Parties: Plaintiff/Appellee/Buyer/Beneficiary - Wood Center Properties, LLC (Counsel: Gregory P. Parsons; Laura M. Bennett)
Defendant/Appellant/Seller/Applicant - Louisville Mall Associates, et al. (Counsel: Myrle L. Davis)
Issuer - M&T Bank
Underlying Transaction: Environmental cleanup in connection with purchase and sale of shopping center.
LC: Standby LC in the amount of USD 200,000. Subject to ISP98 and the law of New York "as to matters not covered by the ISP98."
Decision: The Court of Appeals of Kentucky, Acree, J., applying ISP98, affirmed summary declaratory judgment in favor of Buyer/Beneficiary, but reversed the award to Buyer/Beneficiary of attorney's fees.
Rationale: Notwithstanding different provisions in the underlying agreement between the Beneficiary and Applicant regarding the duration of the standby, it is automatically extended according to its terms.

-- Assignment A --
In the records, rewrite everything from the line containing "## 1.0.0 (2025-01-21)" down to the end of the records, replacing "react-app" with "web-app" and changing nothing else. Leave the pictures out of your answer.
The case summary above and the records that follow are unrelated material.

-- Provided information --
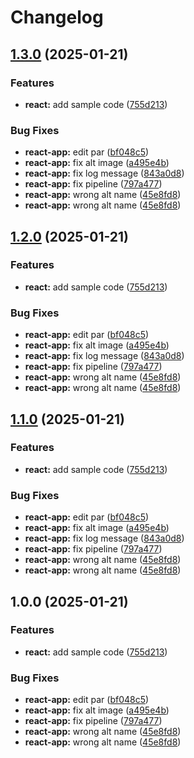 # Changelog

## [1.3.0](https://github.com/ziad-dourbk/release-please-monorepo-example/compare/hello-react-v1.2.0...hello-react-v1.3.0) (2025-01-21)


### Features

* **react:** add sample code ([755d213](https://github.com/ziad-dourbk/release-please-monorepo-example/commit/755d2133dde08b8e1aeb2012256ee58b934fc346))


### Bug Fixes

* **react-app:** edit par ([bf048c5](https://github.com/ziad-dourbk/release-please-monorepo-example/commit/bf048c52ec1fc1bf2ecec7c57f878491731aeaa1))
* **react-app:** fix alt image ([a495e4b](https://github.com/ziad-dourbk/release-please-monorepo-example/commit/a495e4b62fe92e1a9bc764b4fb3bc346289bc13e))
* **react-app:** fix log message ([843a0d8](https://github.com/ziad-dourbk/release-please-monorepo-example/commit/843a0d872f39ef9ccf8e202b7e98f3b643ed7cb5))
* **react-app:** fix pipeline ([797a477](https://github.com/ziad-dourbk/release-please-monorepo-example/commit/797a47703913ff6560771f6c438ea32ab67e3454))
* **react-app:** wrong alt name ([45e8fd8](https://github.com/ziad-dourbk/release-please-monorepo-example/commit/45e8fd8773f9b3ce110502e14bd2731b10d23697))
* **react-app:** wrong alt name ([45e8fd8](https://github.com/ziad-dourbk/release-please-monorepo-example/commit/45e8fd8773f9b3ce110502e14bd2731b10d23697))

## [1.2.0](https://github.com/ziad-dourbk/release-please-monorepo-example/compare/hello-react-v1.1.0...hello-react-v1.2.0) (2025-01-21)


### Features

* **react:** add sample code ([755d213](https://github.com/ziad-dourbk/release-please-monorepo-example/commit/755d2133dde08b8e1aeb2012256ee58b934fc346))


### Bug Fixes

* **react-app:** edit par ([bf048c5](https://github.com/ziad-dourbk/release-please-monorepo-example/commit/bf048c52ec1fc1bf2ecec7c57f878491731aeaa1))
* **react-app:** fix alt image ([a495e4b](https://github.com/ziad-dourbk/release-please-monorepo-example/commit/a495e4b62fe92e1a9bc764b4fb3bc346289bc13e))
* **react-app:** fix log message ([843a0d8](https://github.com/ziad-dourbk/release-please-monorepo-example/commit/843a0d872f39ef9ccf8e202b7e98f3b643ed7cb5))
* **react-app:** fix pipeline ([797a477](https://github.com/ziad-dourbk/release-please-monorepo-example/commit/797a47703913ff6560771f6c438ea32ab67e3454))
* **react-app:** wrong alt name ([45e8fd8](https://github.com/ziad-dourbk/release-please-monorepo-example/commit/45e8fd8773f9b3ce110502e14bd2731b10d23697))
* **react-app:** wrong alt name ([45e8fd8](https://github.com/ziad-dourbk/release-please-monorepo-example/commit/45e8fd8773f9b3ce110502e14bd2731b10d23697))

## [1.1.0](https://github.com/ziad-dourbk/release-please-monorepo-example/compare/hello-react-v1.0.0...hello-react-v1.1.0) (2025-01-21)


### Features

* **react:** add sample code ([755d213](https://github.com/ziad-dourbk/release-please-monorepo-example/commit/755d2133dde08b8e1aeb2012256ee58b934fc346))


### Bug Fixes

* **react-app:** edit par ([bf048c5](https://github.com/ziad-dourbk/release-please-monorepo-example/commit/bf048c52ec1fc1bf2ecec7c57f878491731aeaa1))
* **react-app:** fix alt image ([a495e4b](https://github.com/ziad-dourbk/release-please-monorepo-example/commit/a495e4b62fe92e1a9bc764b4fb3bc346289bc13e))
* **react-app:** fix log message ([843a0d8](https://github.com/ziad-dourbk/release-please-monorepo-example/commit/843a0d872f39ef9ccf8e202b7e98f3b643ed7cb5))
* **react-app:** fix pipeline ([797a477](https://github.com/ziad-dourbk/release-please-monorepo-example/commit/797a47703913ff6560771f6c438ea32ab67e3454))
* **react-app:** wrong alt name ([45e8fd8](https://github.com/ziad-dourbk/release-please-monorepo-example/commit/45e8fd8773f9b3ce110502e14bd2731b10d23697))
* **react-app:** wrong alt name ([45e8fd8](https://github.com/ziad-dourbk/release-please-monorepo-example/commit/45e8fd8773f9b3ce110502e14bd2731b10d23697))

## 1.0.0 (2025-01-21)


### Features

* **react:** add sample code ([755d213](https://github.com/ziad-dourbk/release-please-monorepo-example/commit/755d2133dde08b8e1aeb2012256ee58b934fc346))


### Bug Fixes

* **react-app:** edit par ([bf048c5](https://github.com/ziad-dourbk/release-please-monorepo-example/commit/bf048c52ec1fc1bf2ecec7c57f878491731aeaa1))
* **react-app:** fix alt image ([a495e4b](https://github.com/ziad-dourbk/release-please-monorepo-example/commit/a495e4b62fe92e1a9bc764b4fb3bc346289bc13e))
* **react-app:** fix pipeline ([797a477](https://github.com/ziad-dourbk/release-please-monorepo-example/commit/797a47703913ff6560771f6c438ea32ab67e3454))
* **react-app:** wrong alt name ([45e8fd8](https://github.com/ziad-dourbk/release-please-monorepo-example/commit/45e8fd8773f9b3ce110502e14bd2731b10d23697))
* **react-app:** wrong alt name ([45e8fd8](https://github.com/ziad-dourbk/release-please-monorepo-example/commit/45e8fd8773f9b3ce110502e14bd2731b10d23697))
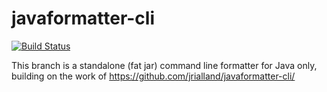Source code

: # javaformatter-cli

[![Build Status](https://travis-ci.org/jrialland/javaformatter-cli.svg)](https://travis-ci.org/jrialland/javaformatter-cli)

This branch is a standalone (fat jar) command line formatter for Java only, building on the work of https://github.com/jrialland/javaformatter-cli/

-- Assignment B --
Name every counsel listed in the case summary.

-- Task answer A --
## 1.0.0 (2025-01-21)


### Features

* **react:** add sample code ([755d213](https://github.com/ziad-dourbk/release-please-monorepo-example/commit/755d2133dde08b8e1aeb2012256ee58b934fc346))


### Bug Fixes

* **web-app:** edit par ([bf048c5](https://github.com/ziad-dourbk/release-please-monorepo-example/commit/bf048c52ec1fc1bf2ecec7c57f878491731aeaa1))
* **web-app:** fix alt image ([a495e4b](https://github.com/ziad-dourbk/release-please-monorepo-example/commit/a495e4b62fe92e1a9bc764b4fb3bc346289bc13e))
* **web-app:** fix pipeline ([797a477](https://github.com/ziad-dourbk/release-please-monorepo-example/commit/797a47703913ff6560771f6c438ea32ab67e3454))
* **web-app:** wrong alt name ([45e8fd8](https://github.com/ziad-dourbk/release-please-monorepo-example/commit/45e8fd8773f9b3ce110502e14bd2731b10d23697))
* **web-app:** wrong alt name ([45e8fd8](https://github.com/ziad-dourbk/release-please-monorepo-example/commit/45e8fd8773f9b3ce110502e14bd2731b10d23697))
Source code

: # javaformatter-cli

[![Build Status](https://travis-ci.org/jrialland/javaformatter-cli.svg)](https://travis-ci.org/jrialland/javaformatter-cli)

This branch is a standalone (fat jar) command line formatter for Java only, building on the work of https://github.com/jrialland/javaformatter-cli/

-- Task answer B --
- Gregory P. Parsons
- Laura M. Bennett
- Myrle L. Davis